On the iPhone, Super Monkey Ball is not a complete disaster—in fact, the graphics are so impressive that you might be willing to forgive a bit—but there’s no getting around the fact that Sega screwed up on its use of the hardware accelerometer. Rather than letting the user calibrate the iPhone’s starting orientation and motion sensitivity, Sega chose a single setting that results in your monkey-filled ball rolling completely out of control unless you tilt yourself and the iPhone into a specific position. Even then, you won’t find that you have a great deal of control over the ball, a fact that first-time Monkey Ballers might assume is inherent to the gameplay despite the fact that it definitely is not, and needn’t be here.

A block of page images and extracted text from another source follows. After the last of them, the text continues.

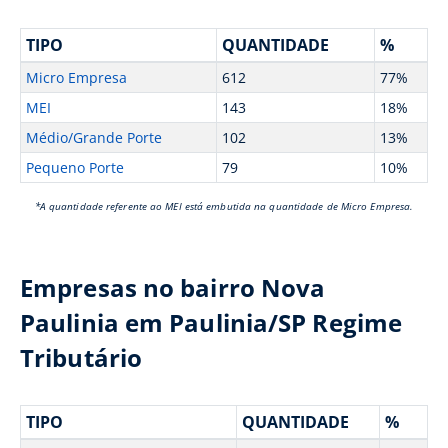
TIPO
QUANTIDADE
%
Micro Empresa
612
77%
MEI
143
18%
Médio/Grande Porte
102
13%
Pequeno Porte
79
10%
*A quantidade referente ao MEI está embutida na quantidade de Micro Empresa.
Empresas no bairro Nova
Paulinia em Paulinia/SP Regime
Tributário
TIPO
QUANTIDADE
%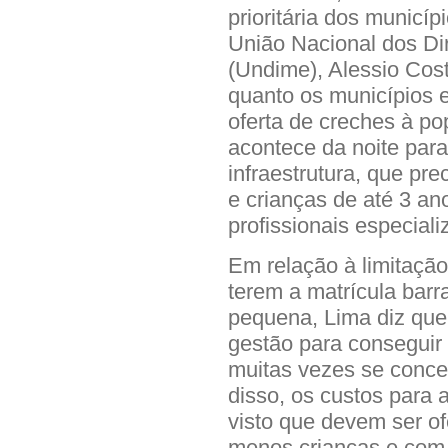
prioritária dos municí
União Nacional dos Di
(Undime), Alessio Cost
quanto os municípios e
oferta de creches à po
acontece da noite para 
infraestrutura, que pr
e crianças de até 3 an
profissionais especiali
Em relação à limitação
terem a matrícula barr
pequena, Lima diz que
gestão para conseguir
muitas vezes se conce
disso, os custos para 
visto que devem ser o
menos crianças e com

Compounding this is the game’s save system, which doesn’t keep track of your progress on a stage by stage basis; instead, there are five save points spread out over 110 stages. Consequently, though there is a lot to play through, it wouldn’t be surprising if you wanted to stop after 15 stages and then became bored after having to repeat them again and again. If the original Monkey Ball’s mini-games are still in here, waiting to be unlocked—which we doubt—we have no idea, because we couldn’t bring ourselves to keep playing all the way to the end since the game kept forgetting our position.
There are some positives to the translation, including a fairly nice attempt to preserve the original game’s frame rate and general polygon counts; though objects and backgrounds aren’t as detailed as in the first GameCube title, they’re better than what you’d see on on most handhelds, save for the Sony PSP. Music similarly isn’t as catchy as in the first game, but it’s not bad, either. Our impression is that Super Monkey Ball was rushed a bit to make the launch of the App Store, and though it’s a decent game as-is, it would be a lot better if its controls and save system were updated to let people enjoy their progression through the stages.